As regards dear old Mr Bury - vividly in my mind's eye, as I'm writing - I always thought he might have been a bit earlier than 1958: I just have this quite strong memory that visits to his shop were over a longer period than 18 months. And could he possibly have been the first Polish shop not only in Manchester, but maybe in the North as a whole?
Krzyś also recalls:–
Dad's family also spent a bit of time in Blackpool at the back end of WW2; I'm not sure exactly when but probably in 1944 and the first half of 1945. The Polish Air Force UK HQ was in Blackpool, and I remember in 1979 the Polish Airmen's Club was still up and running - and serving superb meals! Their Head Chef from the Club's inception in 1945 had been trained in the 1930's at the Hotel Bristol, Warsaw's foremost hotel, built in 1899-1901 by a syndicate that included the world famous pianist Ignacy Jan Paderewski, later to become Poland's Prime Minister between 1919-22.
The end of the War found Dad and his family in Liverpool; they had a small flat in one of the Georgian town houses on Catherine Street (no. 8 comes to mind but I could be wrong) round the back of the Philharmonic. The Church of St Philip Neri - also on Catherine Street - had a Polish Mass at midday on Sunday, while the Polish Club was on Ullet Road in Wavertree. In the late 40's and 50's there were perhaps 1500 Poles in Liverpool. In comparison Manchester had 10,000 - the second largest UK Polish Community after London.

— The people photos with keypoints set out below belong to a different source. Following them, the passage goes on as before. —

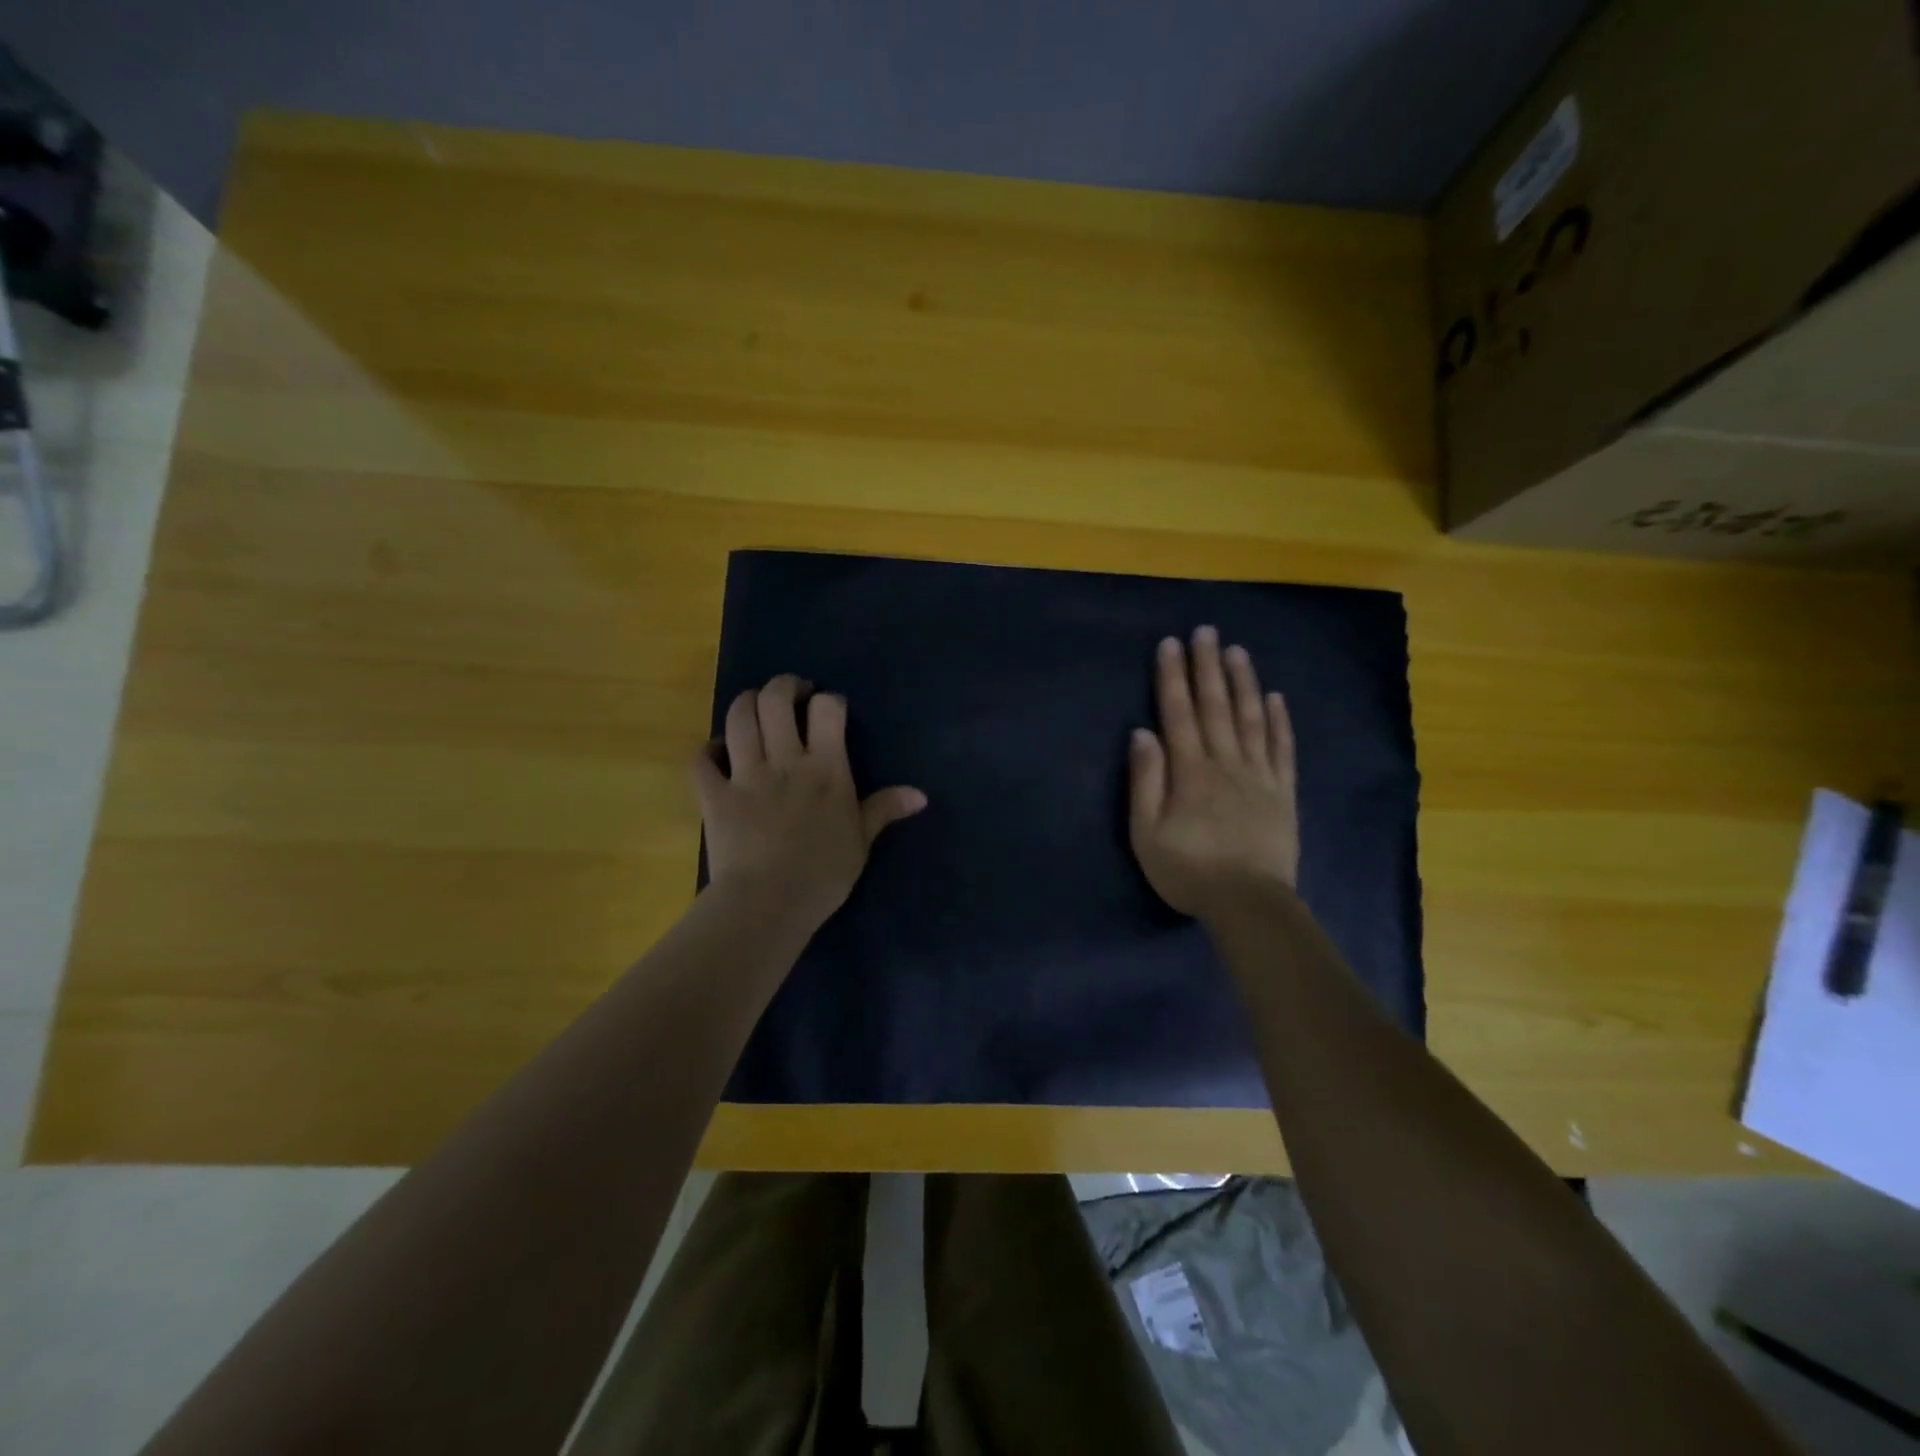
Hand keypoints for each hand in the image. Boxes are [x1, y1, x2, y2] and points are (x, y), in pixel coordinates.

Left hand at [693, 674, 926, 932]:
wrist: (769, 903)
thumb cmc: (823, 875)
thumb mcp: (862, 842)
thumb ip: (884, 809)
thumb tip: (920, 794)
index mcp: (826, 769)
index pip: (827, 710)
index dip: (829, 700)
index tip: (830, 708)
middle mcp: (785, 760)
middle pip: (775, 699)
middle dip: (783, 686)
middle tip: (791, 694)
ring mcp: (745, 775)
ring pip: (738, 718)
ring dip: (745, 704)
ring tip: (754, 709)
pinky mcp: (714, 795)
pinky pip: (701, 760)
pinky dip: (707, 750)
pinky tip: (716, 752)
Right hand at [1128, 626, 1298, 916]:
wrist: (1249, 904)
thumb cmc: (1188, 870)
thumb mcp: (1147, 833)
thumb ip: (1145, 781)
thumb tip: (1142, 733)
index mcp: (1190, 771)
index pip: (1178, 713)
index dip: (1172, 677)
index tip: (1170, 644)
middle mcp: (1226, 763)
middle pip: (1216, 706)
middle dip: (1208, 667)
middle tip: (1206, 631)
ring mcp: (1259, 776)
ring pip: (1252, 719)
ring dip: (1243, 682)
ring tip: (1237, 651)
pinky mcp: (1283, 793)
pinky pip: (1282, 749)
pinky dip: (1280, 721)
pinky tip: (1276, 698)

Dad did his 'O' levels in the summer of 1945. Interestingly, though his school was in Scotland, the exams he took were those set by the NUJMB (Northern Universities Joint Matriculation Board); when Mike and I sat our 'O' levels in 1967, these were also set by the NUJMB! Dad's results were good enough to get him onto a pre-University course - rather than doing 'A' levels, he started in October 1945 at the old Faculty of Technology at Manchester University in the 19th century building on Whitworth St, eventually graduating in 1949 with a BSc (Tech) degree in Electrical Engineering. This was an 'Ordinary', as opposed to an 'Honours', degree - but, because he obtained a Grade 1 in the 'Ordinary', he was given the opportunity to stay on for another year to 'upgrade' to Honours.
Grandfather Teofil - who had contracted rheumatic fever of the heart in the trenches of the Eastern Front in WW1 as a cadet in the Tsarist Army - didn't survive long after WW2. He died in Edinburgh on 28 February 1946 and is buried in a 'double' grave in the Commonwealth War Graves section of Corstorphine Cemetery on Drum Brae in west Edinburgh.
Uncle Maciek (Zygmunt Maciej Stankiewicz), Dad (Wojciech Stankiewicz), Granny 'Owl' (Małgorzata Piasecka) – we called her ‘Babcia (Granny) Puszczyk’ (‘puszczyk’ is ‘owl’ in Polish) because of the owl-like glasses she wore! - and Uncle Stan (Stanisław Piasecki) are buried in the family grave in Southern Cemetery, Manchester.